_What is expected_. Reproduce every item below verbatim, line for line, without changing any wording, number, or spacing.

####################

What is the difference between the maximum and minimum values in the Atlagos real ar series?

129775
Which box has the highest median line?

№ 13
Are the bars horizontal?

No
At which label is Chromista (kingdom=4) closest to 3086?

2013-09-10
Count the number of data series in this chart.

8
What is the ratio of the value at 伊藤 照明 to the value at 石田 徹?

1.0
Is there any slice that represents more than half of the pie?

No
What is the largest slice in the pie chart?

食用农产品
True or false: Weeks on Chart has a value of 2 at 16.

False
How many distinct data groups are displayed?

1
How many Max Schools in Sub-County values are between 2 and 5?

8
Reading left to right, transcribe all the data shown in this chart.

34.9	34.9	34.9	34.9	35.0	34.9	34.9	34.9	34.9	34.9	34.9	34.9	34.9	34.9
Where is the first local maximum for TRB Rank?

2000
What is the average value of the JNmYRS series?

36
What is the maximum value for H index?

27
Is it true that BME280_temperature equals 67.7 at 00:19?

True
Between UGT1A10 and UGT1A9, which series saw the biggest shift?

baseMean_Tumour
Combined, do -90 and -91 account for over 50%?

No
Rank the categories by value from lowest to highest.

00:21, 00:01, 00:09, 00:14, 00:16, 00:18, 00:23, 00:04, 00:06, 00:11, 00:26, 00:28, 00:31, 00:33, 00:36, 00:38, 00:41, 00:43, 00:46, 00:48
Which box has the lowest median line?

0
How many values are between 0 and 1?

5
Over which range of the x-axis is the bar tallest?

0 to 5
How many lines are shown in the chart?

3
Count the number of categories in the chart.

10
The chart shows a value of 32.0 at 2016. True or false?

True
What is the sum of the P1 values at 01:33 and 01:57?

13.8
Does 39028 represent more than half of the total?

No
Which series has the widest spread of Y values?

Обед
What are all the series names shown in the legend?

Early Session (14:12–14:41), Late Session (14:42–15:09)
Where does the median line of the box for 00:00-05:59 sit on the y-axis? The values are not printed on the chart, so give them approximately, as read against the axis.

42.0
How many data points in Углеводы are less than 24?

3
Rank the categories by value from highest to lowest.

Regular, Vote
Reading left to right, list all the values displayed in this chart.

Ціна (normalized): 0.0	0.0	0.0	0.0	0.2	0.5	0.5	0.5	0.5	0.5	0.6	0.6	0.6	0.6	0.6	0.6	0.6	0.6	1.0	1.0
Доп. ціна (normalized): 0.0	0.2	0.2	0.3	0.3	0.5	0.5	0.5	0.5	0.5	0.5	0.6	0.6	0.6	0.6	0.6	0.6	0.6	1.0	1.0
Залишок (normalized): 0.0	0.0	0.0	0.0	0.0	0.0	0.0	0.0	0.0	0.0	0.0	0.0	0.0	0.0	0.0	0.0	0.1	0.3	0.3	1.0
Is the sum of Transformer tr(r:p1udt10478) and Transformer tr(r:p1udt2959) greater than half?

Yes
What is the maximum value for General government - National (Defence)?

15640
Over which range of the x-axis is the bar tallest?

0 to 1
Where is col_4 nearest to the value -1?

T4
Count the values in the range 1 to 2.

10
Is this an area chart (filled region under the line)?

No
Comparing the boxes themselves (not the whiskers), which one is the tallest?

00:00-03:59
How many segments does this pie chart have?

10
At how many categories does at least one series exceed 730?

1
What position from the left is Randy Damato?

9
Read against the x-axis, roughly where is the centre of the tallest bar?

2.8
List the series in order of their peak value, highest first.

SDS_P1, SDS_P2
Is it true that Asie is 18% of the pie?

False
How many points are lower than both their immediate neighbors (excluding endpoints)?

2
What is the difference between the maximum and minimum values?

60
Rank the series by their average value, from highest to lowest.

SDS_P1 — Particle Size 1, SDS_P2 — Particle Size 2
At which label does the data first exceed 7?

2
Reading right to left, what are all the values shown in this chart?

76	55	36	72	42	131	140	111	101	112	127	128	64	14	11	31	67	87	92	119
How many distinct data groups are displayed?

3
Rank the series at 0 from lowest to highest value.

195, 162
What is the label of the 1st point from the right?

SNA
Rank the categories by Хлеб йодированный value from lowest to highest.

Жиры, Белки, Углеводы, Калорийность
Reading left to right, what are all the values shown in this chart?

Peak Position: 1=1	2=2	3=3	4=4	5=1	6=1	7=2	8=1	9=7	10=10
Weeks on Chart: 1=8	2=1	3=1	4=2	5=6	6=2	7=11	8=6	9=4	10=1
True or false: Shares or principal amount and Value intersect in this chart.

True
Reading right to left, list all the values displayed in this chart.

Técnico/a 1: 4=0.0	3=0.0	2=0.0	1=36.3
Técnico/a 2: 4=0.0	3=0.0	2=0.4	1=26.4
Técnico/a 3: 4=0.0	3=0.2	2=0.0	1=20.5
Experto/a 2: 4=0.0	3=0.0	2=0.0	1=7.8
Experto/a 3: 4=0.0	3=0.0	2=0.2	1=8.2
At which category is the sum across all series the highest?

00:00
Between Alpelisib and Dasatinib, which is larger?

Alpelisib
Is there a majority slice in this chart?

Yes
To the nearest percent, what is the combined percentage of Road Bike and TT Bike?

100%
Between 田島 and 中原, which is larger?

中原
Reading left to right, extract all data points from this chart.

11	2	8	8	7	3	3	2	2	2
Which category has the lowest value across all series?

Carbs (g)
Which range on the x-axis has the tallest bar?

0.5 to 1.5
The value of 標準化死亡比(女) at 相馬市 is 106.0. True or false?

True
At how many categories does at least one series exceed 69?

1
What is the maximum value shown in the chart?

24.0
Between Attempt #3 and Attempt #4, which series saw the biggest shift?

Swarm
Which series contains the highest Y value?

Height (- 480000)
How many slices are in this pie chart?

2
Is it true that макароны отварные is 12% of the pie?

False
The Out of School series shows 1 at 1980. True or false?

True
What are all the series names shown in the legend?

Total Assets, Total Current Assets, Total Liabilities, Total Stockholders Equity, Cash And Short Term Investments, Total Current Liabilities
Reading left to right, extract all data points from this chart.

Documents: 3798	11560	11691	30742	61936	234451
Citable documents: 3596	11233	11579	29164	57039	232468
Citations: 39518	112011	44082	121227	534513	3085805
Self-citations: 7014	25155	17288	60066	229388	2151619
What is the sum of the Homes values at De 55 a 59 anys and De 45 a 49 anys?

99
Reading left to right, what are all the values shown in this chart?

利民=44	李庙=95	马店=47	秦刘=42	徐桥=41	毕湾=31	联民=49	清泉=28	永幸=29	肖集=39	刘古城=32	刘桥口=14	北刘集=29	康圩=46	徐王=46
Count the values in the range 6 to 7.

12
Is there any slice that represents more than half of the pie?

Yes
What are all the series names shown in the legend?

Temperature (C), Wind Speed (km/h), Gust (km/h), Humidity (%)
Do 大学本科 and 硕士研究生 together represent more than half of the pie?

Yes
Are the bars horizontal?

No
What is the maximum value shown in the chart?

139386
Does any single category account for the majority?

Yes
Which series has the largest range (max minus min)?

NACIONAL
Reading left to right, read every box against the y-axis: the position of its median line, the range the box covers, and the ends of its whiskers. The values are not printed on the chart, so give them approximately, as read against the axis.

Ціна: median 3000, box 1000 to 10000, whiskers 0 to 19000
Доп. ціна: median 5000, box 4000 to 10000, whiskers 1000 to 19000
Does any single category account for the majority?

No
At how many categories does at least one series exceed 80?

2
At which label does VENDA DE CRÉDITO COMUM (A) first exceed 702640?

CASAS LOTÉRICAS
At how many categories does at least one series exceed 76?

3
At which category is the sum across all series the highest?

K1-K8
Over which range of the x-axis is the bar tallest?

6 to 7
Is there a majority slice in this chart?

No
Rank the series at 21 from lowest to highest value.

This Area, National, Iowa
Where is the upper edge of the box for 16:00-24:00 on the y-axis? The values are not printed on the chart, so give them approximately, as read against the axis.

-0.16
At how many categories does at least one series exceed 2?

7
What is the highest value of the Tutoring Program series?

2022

####################

_Task answer_.
What is the difference between the maximum and minimum values in the Atlagos real ar series?

129775
Which box has the highest median line?

№ 13
Are the bars horizontal?

No
At which label is Chromista (kingdom=4) closest to 3086?

2013-09-10
Count the number of data series in this chart.

8
What is the ratio of the value at 伊藤 照明 to the value at 石田 徹?

1.0
Is there any slice that represents more than half of the pie?

No
What is the largest slice in the pie chart?

食用农产品
True or false: Weeks on Chart has a value of 2 at 16.

False
How many distinct data groups are displayed?

1
How many Max Schools in Sub-County values are between 2 and 5?

8
Reading left to right, transcribe all the data shown in this chart.

34.9	34.9	34.9	34.9	35.0	34.9	34.9	34.9	34.9	34.9	34.9	34.9	34.9	34.9
Where is the first local maximum for TRB Rank?

2000
What is the average value of the JNmYRS series?

36
What is the maximum value for H index?

27
Is it true that BME280_temperature equals 67.7 at 00:19?

True
Between UGT1A10 and UGT1A9, which series saw the biggest shift?

baseMean_Tumour
Combined, do -90 and -91 account for over 50%?

No
Rank the categories by value from lowest to highest.

00:21, 00:01, 00:09, 00:14, 00:16, 00:18, 00:23, 00:04, 00:06, 00:11, 00:26, 00:28, 00:31, 00:33, 00:36, 00:38, 00:41, 00:43, 00:46, 00:48
Which box has the lowest median line?

0
How many values are between 0 and 1?

5
Over which range of the x-axis is the bar tallest?

0 to 5
How many lines are shown in the chart?

3
Count the number of categories in the chart.

10
The chart shows a value of 32.0 at 2016. True or false?

True
What is the sum of the P1 values at 01:33 and 01:57?

13.8
Does 39028 represent more than half of the total?

No
Which series has the widest spread of Y values?

Обед
What are all the series names shown in the legend?

Early Session (14:12–14:41), Late Session (14:42–15:09)
Where does the median line of the box for 00:00-05:59 sit on the y-axis? The values are not printed on the chart, so give them approximately, as read against the axis.

42.0
How many data points in Углеводы are less than 24?

3
Rank the categories by value from highest to lowest.

Regular, Vote
Reading left to right, list all the values displayed in this chart.

Ціна (normalized): 0.0	0.0	0.0	0.0	0.2	0.5	0.5	0.5	0.5	0.5	0.6	0.6	0.6	0.6	0.6	0.6	0.6	0.6	1.0	1.0
Доп. ціна (normalized): 0.0	0.2	0.2	0.3	0.3	0.5	0.5	0.5	0.5	0.5	0.5	0.6	0.6	0.6	0.6	0.6	0.6	0.6	1.0	1.0
Залишок (normalized): 0.0	0.0	0.0	0.0	0.0	0.0	0.0	0.0	0.0	0.0	0.0	0.0	0.0	0.0	0.0	0.0	0.1	0.3	0.3	1.0
Is the sum of Transformer tr(r:p1udt10478) and Transformer tr(r:p1udt2959) greater than half?

Yes
What is the maximum value for General government - National (Defence)?

15640
Over which range of the x-axis is the bar tallest?

0 to 1
Where is col_4 nearest to the value -1?

T4
Count the values in the range 1 to 2.

10
Is this an area chart (filled region under the line)?

No
Comparing the boxes themselves (not the whiskers), which one is the tallest?

00:00-03:59
How many segments does this pie chart have?

10
At how many categories does at least one series exceed 730?

1
What position from the left is Randy Damato?

9
Read against the x-axis, roughly where is the centre of the tallest bar?

2.8
List the series in order of their peak value, highest first.

SDS_P1, SDS_P2
Is it true that Asie is 18% of the pie?

False
How many points are lower than both their immediate neighbors (excluding endpoints)?

2
What is the difference between the maximum and minimum values?

60
Rank the series by their average value, from highest to lowest.

SDS_P1 — Particle Size 1, SDS_P2 — Particle Size 2
At which label does the data first exceed 7?

2
Reading right to left, what are all the values shown in this chart?

76	55	36	72	42	131	140	111	101	112	127	128	64	14	11	31	67	87	92	119
How many distinct data groups are displayed?

3
Rank the series at 0 from lowest to highest value.

195, 162
What is the label of the 1st point from the right?

SNA
Rank the categories by Хлеб йодированный value from lowest to highest.

Жиры, Белки, Углеводы, Калорийность
Reading left to right, what are all the values shown in this chart?

Peak Position: 1=1	2=2	3=3	4=4	5=1	6=1	7=2	8=1	9=7	10=10
Weeks on Chart: 1=8	2=1	3=1	4=2	5=6	6=2	7=11	8=6	9=4	10=1
True or false: Shares or principal amount and Value intersect in this chart.

True
Reading right to left, list all the values displayed in this chart.

Técnico/a 1: 4=0.0	3=0.0	2=0.0	1=36.3
Técnico/a 2: 4=0.0	3=0.0	2=0.4	1=26.4
Técnico/a 3: 4=0.0	3=0.2	2=0.0	1=20.5
Experto/a 2: 4=0.0	3=0.0	2=0.0	1=7.8
Experto/a 3: 4=0.0	3=0.0	2=0.2	1=8.2
At which category is the sum across all series the highest?

00:00
Between Alpelisib and Dasatinib, which is larger?

Alpelisib
Is there a majority slice in this chart?

Yes
To the nearest percent, what is the combined percentage of Road Bike and TT Bike?

100%
Between 田島 and 中原, which is larger?

中原
Reading left to right, extract all data points from this chart.

11	2	8	8	7	3	3	2	2	2
Which category has the lowest value across all series?

Carbs (g)
Which range on the x-axis has the tallest bar?

0.5 to 1.5
The value of 標準化死亡比(女) at 相馬市 is 106.0. True or false?

True
At how many categories does at least one series exceed 69?

1
What is the maximum value shown in the chart?

24.0
Between Attempt #3 and Attempt #4, which series saw the biggest shift?

Swarm
Which series contains the highest Y value?

Height (- 480000)
How many slices are in this pie chart?

2
Is it true that макароны отварные is 12% of the pie?

False
The Out of School series shows 1 at 1980. True or false?

True
What are all the series names shown in the legend?

Total Assets, Total Current Assets, Total Liabilities, Total Stockholders Equity, Cash And Short Term Investments, Total Current Liabilities
Reading left to right, extract all data points from this chart.

Documents: 3798	11560	11691	30742	61936	234451
Citable documents: 3596	11233	11579	29164	57039	232468
Citations: 39518	112011	44082	121227	534513	3085805
Self-citations: 7014	25155	17288	60066	229388	2151619
What is the sum of the Homes values at De 55 a 59 anys and De 45 a 49 anys?

99
Reading left to right, what are all the values shown in this chart?

利民=44	李庙=95	马店=47	秦刘=42	徐桥=41	毕湾=31	联民=49	清泉=28	永幸=29	肖集=39	刘古城=32	刘桥口=14	北刘集=29	康圩=46	徐王=46
Count the values in the range 6 to 7.

12
Is there any slice that represents more than half of the pie?

Yes
What are all the series names shown in the legend?

Temperature (C), Wind Speed (km/h), Gust (km/h), Humidity (%)
Do 大学本科 and 硕士研究生 together represent more than half of the pie?

Yes
Are the bars horizontal?

No
What is the maximum value shown in the chart?

139386
Does any single category account for the majority?

Yes
Which series has the largest range (max minus min)?

NACIONAL
Reading left to right, read every box against the y-axis: the position of its median line, the range the box covers, and the ends of its whiskers. The values are not printed on the chart, so give them approximately, as read against the axis.

Ціна: median 3000, box 1000 to 10000, whiskers 0 to 19000
Доп. ціна: median 5000, box 4000 to 10000, whiskers 1000 to 19000
Does any single category account for the majority?

No
At how many categories does at least one series exceed 80?

2
At which label does VENDA DE CRÉDITO COMUM (A) first exceed 702640?

CASAS LOTÉRICAS
At how many categories does at least one series exceed 76?

3
At which category is the sum across all series the highest?

K1-K8
Over which range of the x-axis is the bar tallest?

6 to 7
Is there a majority slice in this chart?

No
Rank the series at 21 from lowest to highest value.

This Area, National, Iowa
Where is the upper edge of the box for 16:00-24:00 on the y-axis? The values are not printed on the chart, so give them approximately, as read against the axis.

-0.16
At how many categories does at least one series exceed 2?

7
What is the highest value of the Tutoring Program series?

2022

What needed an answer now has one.